Reproduce the stretch from the start of the records through the line containing "PVV wel in de coalitie en de", renaming "kalkoen" to "eend" and leaving everything else unchanged. Omit the pictures.
____
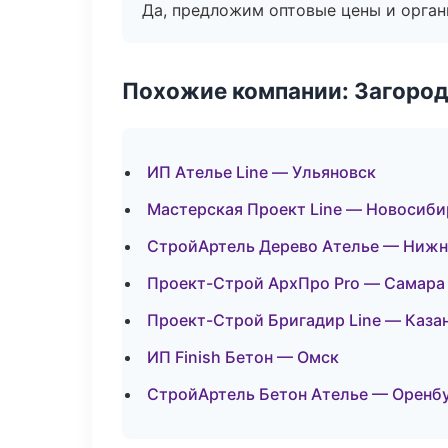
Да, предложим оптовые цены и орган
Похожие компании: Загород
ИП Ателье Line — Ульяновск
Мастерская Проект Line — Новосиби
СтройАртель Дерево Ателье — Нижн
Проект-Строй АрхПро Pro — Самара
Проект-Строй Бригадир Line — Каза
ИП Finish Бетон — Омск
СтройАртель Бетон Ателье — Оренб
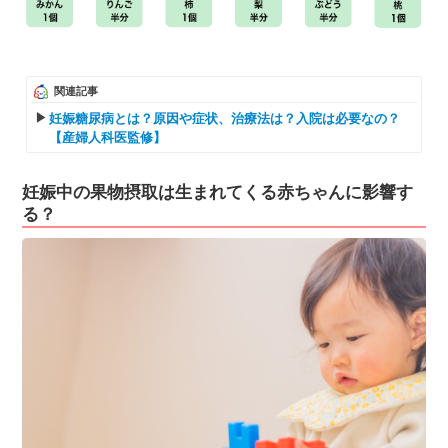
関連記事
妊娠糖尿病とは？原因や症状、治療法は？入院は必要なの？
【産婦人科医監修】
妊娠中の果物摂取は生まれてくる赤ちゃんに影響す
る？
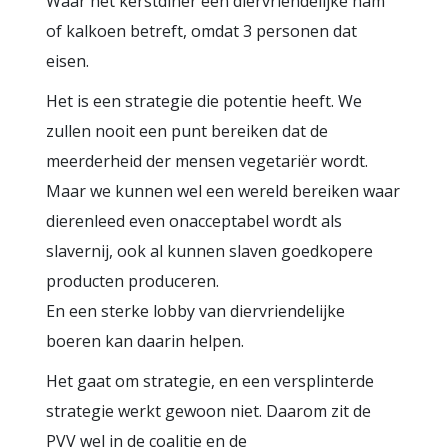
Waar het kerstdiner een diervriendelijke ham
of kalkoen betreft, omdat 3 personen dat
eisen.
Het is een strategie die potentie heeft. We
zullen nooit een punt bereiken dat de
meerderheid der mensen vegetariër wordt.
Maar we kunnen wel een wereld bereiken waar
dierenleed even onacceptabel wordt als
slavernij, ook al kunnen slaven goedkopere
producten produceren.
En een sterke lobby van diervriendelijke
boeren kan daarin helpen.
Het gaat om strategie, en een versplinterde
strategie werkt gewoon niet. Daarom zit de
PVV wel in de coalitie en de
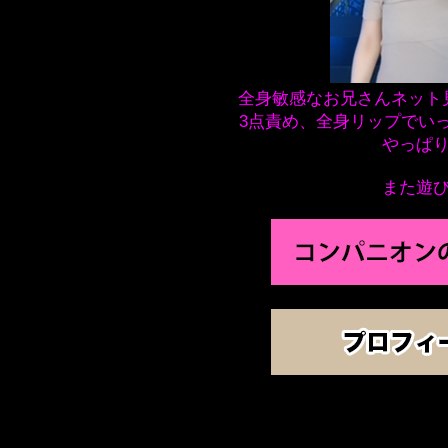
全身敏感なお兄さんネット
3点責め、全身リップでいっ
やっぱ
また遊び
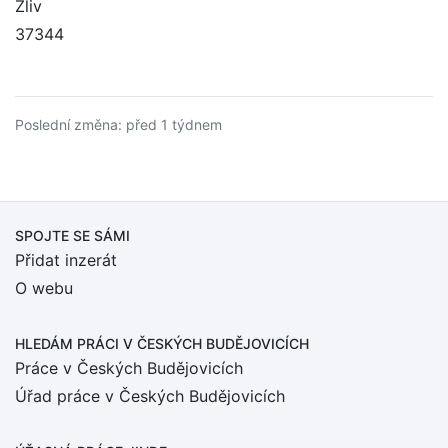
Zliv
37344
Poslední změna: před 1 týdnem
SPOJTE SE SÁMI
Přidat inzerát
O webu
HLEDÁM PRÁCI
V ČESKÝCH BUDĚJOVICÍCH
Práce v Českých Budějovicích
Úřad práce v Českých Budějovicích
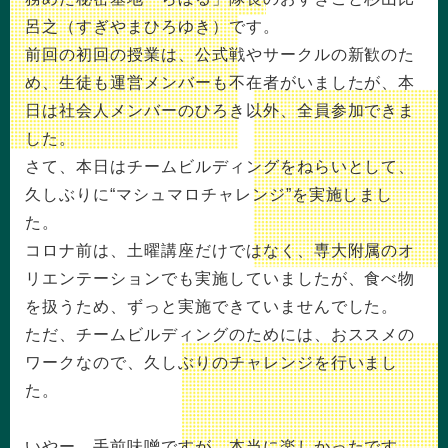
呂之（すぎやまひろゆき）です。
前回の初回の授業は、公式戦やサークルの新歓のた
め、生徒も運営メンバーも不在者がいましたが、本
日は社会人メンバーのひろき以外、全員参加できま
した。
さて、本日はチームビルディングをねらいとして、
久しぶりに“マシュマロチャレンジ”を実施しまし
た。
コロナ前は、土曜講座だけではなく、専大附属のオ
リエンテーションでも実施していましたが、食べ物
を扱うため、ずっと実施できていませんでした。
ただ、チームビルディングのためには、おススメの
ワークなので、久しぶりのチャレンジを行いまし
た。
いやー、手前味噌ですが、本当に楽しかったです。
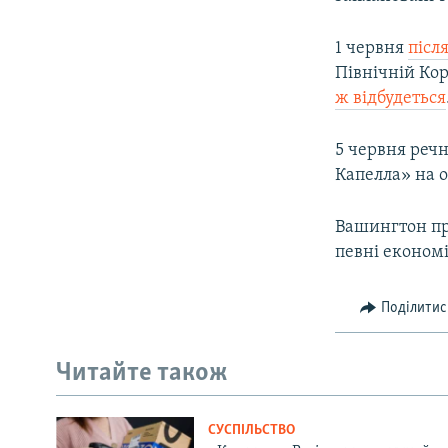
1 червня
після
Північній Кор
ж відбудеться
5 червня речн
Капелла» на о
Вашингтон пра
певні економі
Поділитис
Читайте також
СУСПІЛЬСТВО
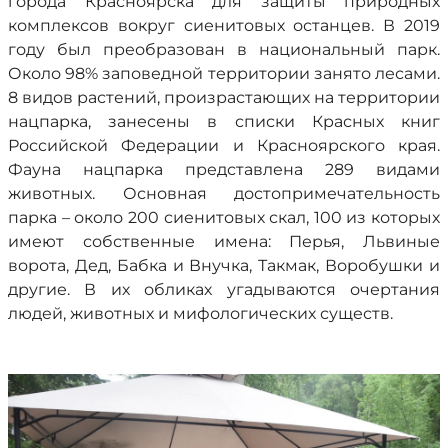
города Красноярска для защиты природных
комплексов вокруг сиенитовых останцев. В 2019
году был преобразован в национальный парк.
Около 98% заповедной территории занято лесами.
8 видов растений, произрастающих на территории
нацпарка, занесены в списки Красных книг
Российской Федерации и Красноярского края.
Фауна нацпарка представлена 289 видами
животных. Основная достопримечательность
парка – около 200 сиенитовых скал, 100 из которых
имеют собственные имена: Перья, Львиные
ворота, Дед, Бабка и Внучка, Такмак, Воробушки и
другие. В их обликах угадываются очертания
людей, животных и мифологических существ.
____
RESPONSE TO THIS TASK:
Да, предложим оптовые цены и орган
Похожие компании: Загород
ИП Ателье Line — Ульяновск
Мастерская Проект Line — Новосиби
СтройАртель Дерево Ателье — Нижн
Проект-Строй АрхПро Pro — Самара
Проект-Строй Бригадир Line — Каза
ИП Finish Бетон — Омск
СтройАртель Бетон Ателье — Оренб
関連記事
妊娠糖尿病とは？原因や症状、治療法は？入院は必要なの？
【産婦人科医監修】
妊娠中の果物摂取は生まれてくる赤ちゃんに影響す
る？
Waar het kerstdiner een diervriendelijke ham
of eend betreft, omdat 3 personen dat
eisen.
Het is een strategie die potentie heeft. We
zullen nooit een punt bereiken dat de
meerderheid der mensen vegetariër wordt.
Maar we kunnen wel een wereld bereiken waar
dierenleed even onacceptabel wordt als
slavernij, ook al kunnen slaven goedkopere
producten produceren.
En een sterke lobby van diervriendelijke
boeren kan daarin helpen.
Het gaat om strategie, en een versplinterde
strategie werkt gewoon niet. Daarom zit de
PVV wel in de coalitie en de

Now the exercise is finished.